Best practices: Managing dependencies

When your GitOps plugin is operating in PULL mode, it is incredibly powerful at automatically downloading and restoring missing custom nodes from the remote Git repository into your Flow App.

However, this automatic recovery mechanism entirely relies on the package.json file inside your Git repository. For the plugin to know which package and which version to install, the author of the flow must explicitly add their third-party nodes to the flow’s Project Dependencies.

How to properly add dependencies

If you are building a flow and installing new palettes/nodes (e.g., iconik-nodes), simply installing them from the Node Catalog is not enough to automatically save them to Git. You must manually declare them as dependencies for your project.

Steps to add dependencies:

  1. In the top-right corner of the Flow App editor, click the hamburger menu () and navigate to Projects > Project Settings.

  2. Select the Dependencies tab on the left.

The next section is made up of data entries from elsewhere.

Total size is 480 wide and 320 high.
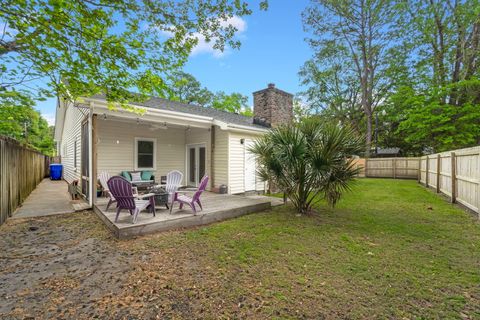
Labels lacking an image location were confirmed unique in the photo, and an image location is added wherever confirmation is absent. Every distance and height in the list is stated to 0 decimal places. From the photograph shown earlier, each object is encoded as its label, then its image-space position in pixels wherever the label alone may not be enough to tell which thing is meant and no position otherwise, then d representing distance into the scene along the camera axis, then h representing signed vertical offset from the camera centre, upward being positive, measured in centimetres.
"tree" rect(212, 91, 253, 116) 2955 +747
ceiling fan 906 +121
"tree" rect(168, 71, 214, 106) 2955 +842
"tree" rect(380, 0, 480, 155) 1460 +647
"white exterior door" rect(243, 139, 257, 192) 965 -65
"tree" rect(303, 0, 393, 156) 1838 +1105
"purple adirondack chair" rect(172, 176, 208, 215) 534 -107
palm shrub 540 -5
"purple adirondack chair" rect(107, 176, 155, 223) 447 -81
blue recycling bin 1509 -112
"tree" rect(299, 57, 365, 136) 2584 +806
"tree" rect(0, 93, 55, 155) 590 +139
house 712 +39
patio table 569 -111
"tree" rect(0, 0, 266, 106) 323 +188
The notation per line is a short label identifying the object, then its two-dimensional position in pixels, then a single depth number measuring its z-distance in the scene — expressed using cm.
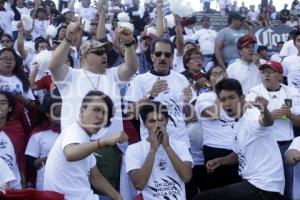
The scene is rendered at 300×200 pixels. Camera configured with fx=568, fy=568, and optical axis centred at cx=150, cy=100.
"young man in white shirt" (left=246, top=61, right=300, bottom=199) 600
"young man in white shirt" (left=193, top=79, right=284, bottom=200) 507
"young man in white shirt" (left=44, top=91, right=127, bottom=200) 411
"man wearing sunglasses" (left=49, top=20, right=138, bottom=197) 499
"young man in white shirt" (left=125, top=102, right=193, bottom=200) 501
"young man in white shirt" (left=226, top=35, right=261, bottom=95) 732
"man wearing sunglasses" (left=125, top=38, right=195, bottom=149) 567
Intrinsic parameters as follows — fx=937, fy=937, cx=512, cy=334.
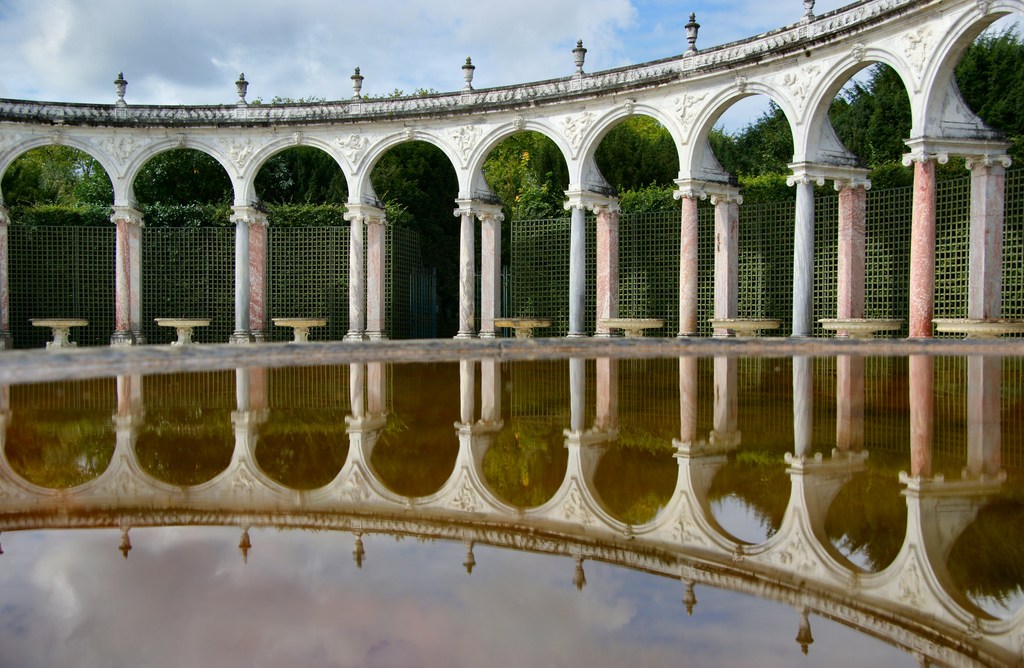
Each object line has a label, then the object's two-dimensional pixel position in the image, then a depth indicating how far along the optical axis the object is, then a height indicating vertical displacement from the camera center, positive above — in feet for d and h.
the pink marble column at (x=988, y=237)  58.49 +5.72
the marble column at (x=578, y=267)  79.92 +5.23
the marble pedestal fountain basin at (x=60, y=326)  83.51 +0.15
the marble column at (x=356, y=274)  86.22 +5.01
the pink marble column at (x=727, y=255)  74.43 +5.91
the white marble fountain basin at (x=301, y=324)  84.38 +0.34
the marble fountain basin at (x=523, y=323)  82.12 +0.43
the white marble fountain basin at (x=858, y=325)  62.54 +0.21
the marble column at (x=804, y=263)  67.36 +4.71
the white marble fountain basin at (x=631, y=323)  73.67 +0.39
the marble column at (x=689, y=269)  74.18 +4.69
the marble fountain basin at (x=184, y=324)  83.61 +0.33
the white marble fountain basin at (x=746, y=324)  68.18 +0.30
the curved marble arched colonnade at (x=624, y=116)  58.13 +17.68
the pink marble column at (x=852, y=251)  66.85 +5.54
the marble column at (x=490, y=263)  85.76 +5.96
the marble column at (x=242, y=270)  87.76 +5.43
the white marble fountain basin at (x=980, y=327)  55.77 +0.07
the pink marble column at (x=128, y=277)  87.20 +4.81
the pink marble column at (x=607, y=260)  80.46 +5.93
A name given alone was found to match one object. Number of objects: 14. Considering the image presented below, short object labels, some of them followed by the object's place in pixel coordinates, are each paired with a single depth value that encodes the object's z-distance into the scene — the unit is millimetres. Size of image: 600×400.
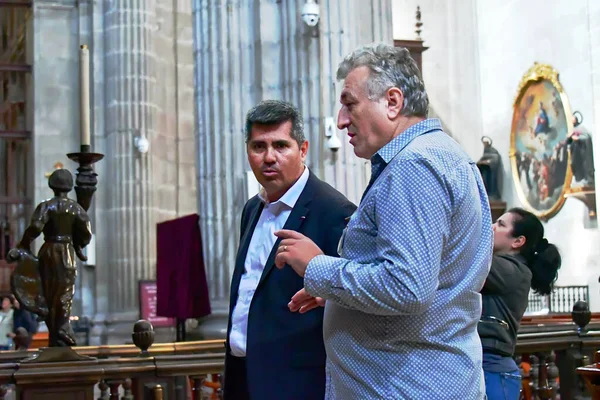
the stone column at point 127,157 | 15508
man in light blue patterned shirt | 2307
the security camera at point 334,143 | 7672
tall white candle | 4856
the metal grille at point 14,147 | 17000
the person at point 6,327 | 12844
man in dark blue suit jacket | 3211
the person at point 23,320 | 13227
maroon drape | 8195
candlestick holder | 4895
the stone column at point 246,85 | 7824
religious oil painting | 20438
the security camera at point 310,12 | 7711
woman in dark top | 3922
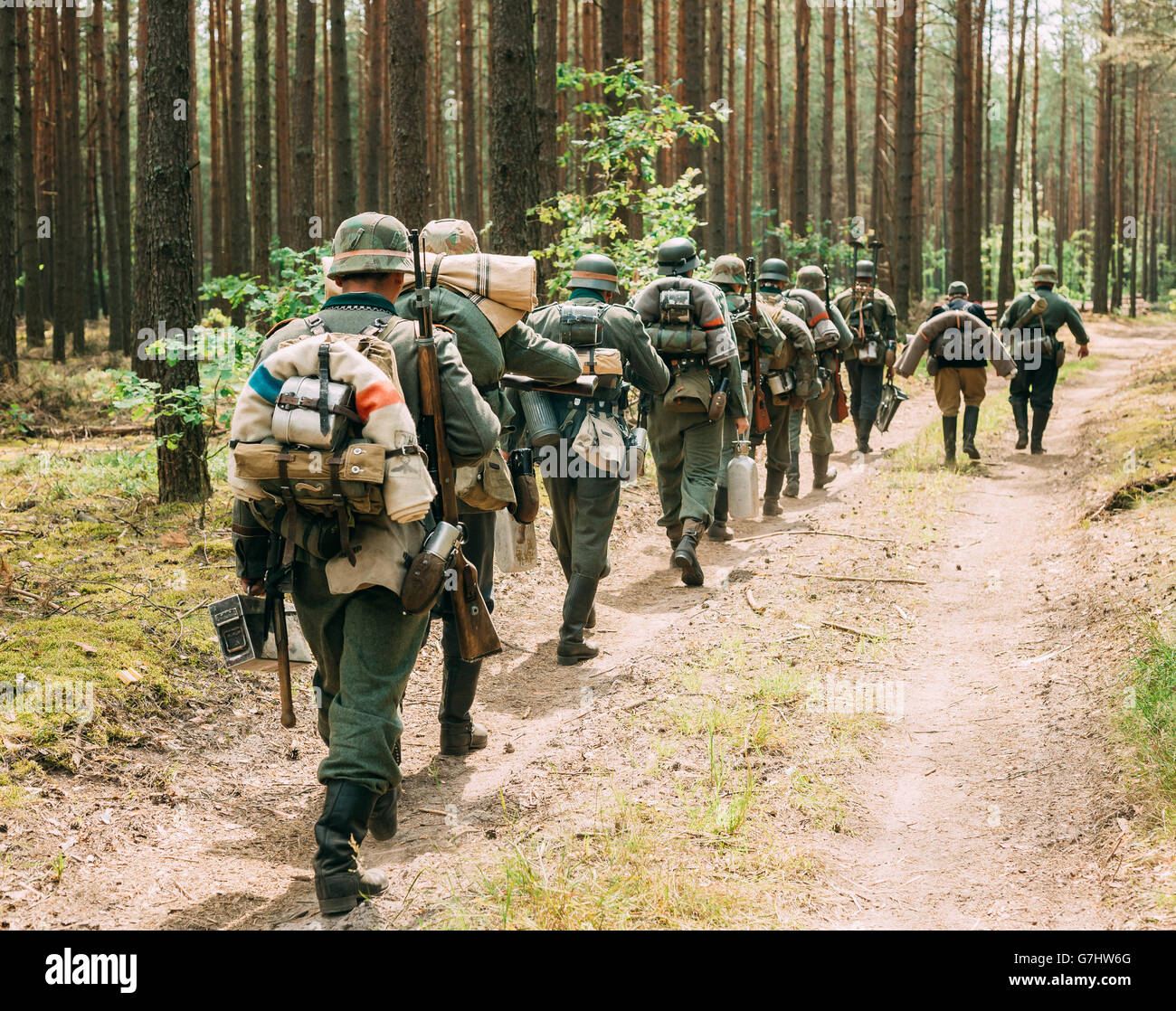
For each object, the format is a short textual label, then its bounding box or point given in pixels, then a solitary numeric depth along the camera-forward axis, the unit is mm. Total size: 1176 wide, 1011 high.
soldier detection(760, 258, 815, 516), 10977
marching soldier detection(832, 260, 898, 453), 13828
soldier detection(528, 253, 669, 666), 6844
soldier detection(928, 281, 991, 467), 12930
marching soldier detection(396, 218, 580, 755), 5160
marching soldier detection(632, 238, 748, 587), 8305
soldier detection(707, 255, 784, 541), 10008
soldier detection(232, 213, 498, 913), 3672
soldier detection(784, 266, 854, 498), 12070
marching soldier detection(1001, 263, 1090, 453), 14289
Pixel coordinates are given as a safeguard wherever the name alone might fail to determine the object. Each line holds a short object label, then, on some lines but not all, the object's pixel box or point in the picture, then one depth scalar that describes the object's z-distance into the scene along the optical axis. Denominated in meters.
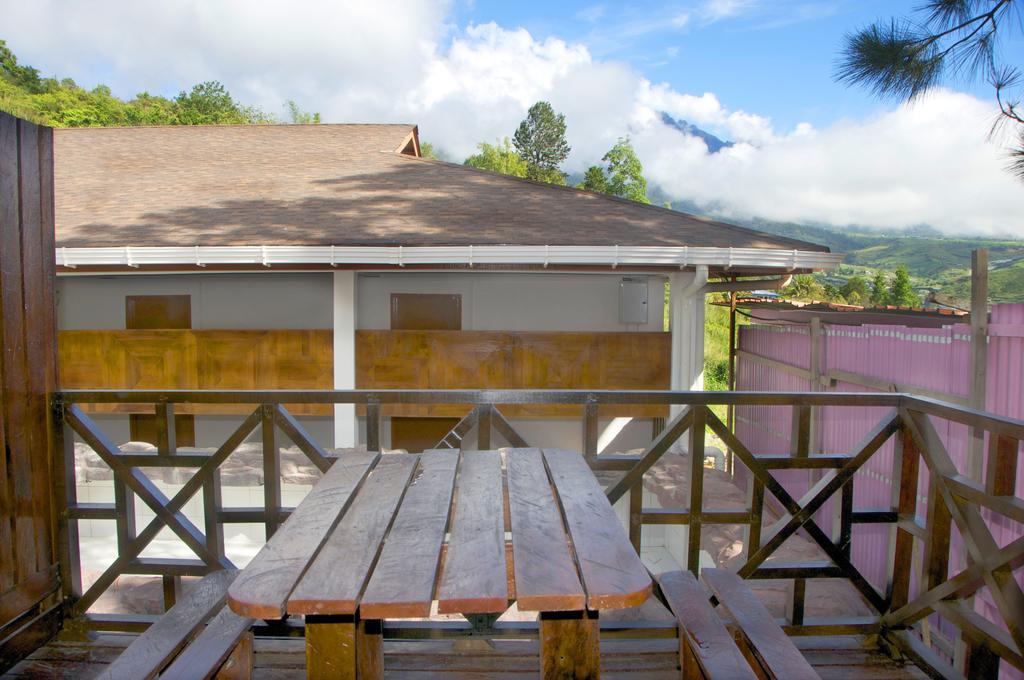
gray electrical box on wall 7.52
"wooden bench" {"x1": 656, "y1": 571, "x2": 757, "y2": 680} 1.54
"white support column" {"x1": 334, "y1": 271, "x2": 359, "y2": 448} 6.98
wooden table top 1.26
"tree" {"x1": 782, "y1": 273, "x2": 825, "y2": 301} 30.80
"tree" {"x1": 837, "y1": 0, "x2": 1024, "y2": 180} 6.05
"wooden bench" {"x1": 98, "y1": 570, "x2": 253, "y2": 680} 1.49
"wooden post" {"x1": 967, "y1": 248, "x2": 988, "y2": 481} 3.85
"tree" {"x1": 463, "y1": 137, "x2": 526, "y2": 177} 43.53
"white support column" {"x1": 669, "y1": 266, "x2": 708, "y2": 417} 7.14
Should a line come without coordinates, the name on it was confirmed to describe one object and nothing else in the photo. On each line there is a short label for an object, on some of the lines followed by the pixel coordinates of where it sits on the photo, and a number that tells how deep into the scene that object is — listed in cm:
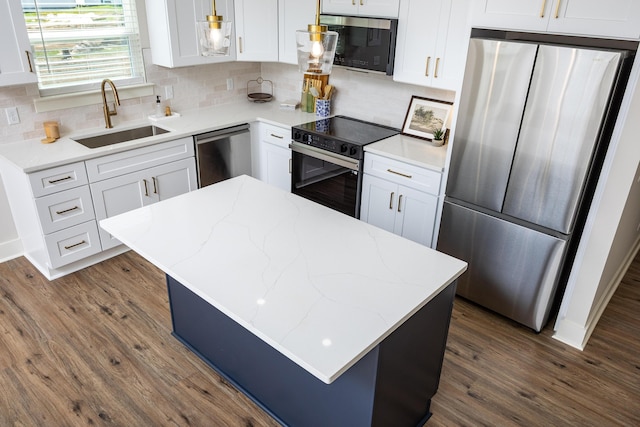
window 332
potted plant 345
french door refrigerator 232
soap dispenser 403
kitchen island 162
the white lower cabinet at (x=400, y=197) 319
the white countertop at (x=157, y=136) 309
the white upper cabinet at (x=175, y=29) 359
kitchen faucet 347
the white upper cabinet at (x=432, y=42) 300
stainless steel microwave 330
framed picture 352
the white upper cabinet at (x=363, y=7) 328
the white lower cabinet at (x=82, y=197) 310
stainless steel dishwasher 389
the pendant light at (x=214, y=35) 174
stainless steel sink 363
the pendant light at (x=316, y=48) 154
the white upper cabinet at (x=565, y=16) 214
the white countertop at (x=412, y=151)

  3. You will see a list of installed node packages. If a package is installed in your Flow App instance but not yet linked to the Git project, you will see a button labeled add to project next to it.

  4. Click add to project for every essential node package your flow relies upon.

(For example: If the package iconik-nodes requires clicking "add to project", ensure you click it, whereas successfully added nodes like frame-io-nodes will no longer display the button).

image-20260428-145836.png

Why is this important?
When you click add to project, the Flow App writes that package and its specific version number directly into the project's package.json file.

  • The next time you push your changes to Git, that updated package.json travels with the commit.

  • When a secondary workspace securely PULLs that Git repository, the GitOps plugin will read that package.json, detect the exact version requirement, and safely update the node.

If you fail to add the dependency to your Project Settings:

  • The package will not be recorded in Git.

  • When a downstream workspace PULLs the flow, the GitOps plugin has no instruction manual on how to install the node.

  • The nodes may appear "broken" (dotted outlines) as unknown node types on the receiving end.

Note

The GitOps plugin does feature an advanced fallback mechanism that tries to guess the package name from a system catalog if it's missing from package.json. However, explicitly defining the dependency in the Project Settings is the only 100% reliable way to guarantee the correct node version is recovered.

Troubleshooting and FAQ

Q: I get a "Protocol Mismatch" warning on my Repository URL.
A: If you select SSH, your URL should look like git@domain:user/repo.git. If you select HTTPS, it must start with http:// or https://. Ensure the dropdown matches your repository URL.

Q: The save button is disabled, or a field has a red border.
A: This means the value you have entered is not valid. For example, your authentication secret path might be incorrect. Ensure you are using the proper global.SECRETS.your_path_here format and that the referenced secret actually exists in your environment.

Q: My flows aren't updating, and the status shows "behind".
A: If you are in PULL mode and the plugin sees new remote commits but hasn't applied them, verify that Sync is not paused. You can also click Force Pull to instruct the plugin to fetch them immediately. If an error persists, check the Status Card reason (which will highlight the error in red with an API code or message).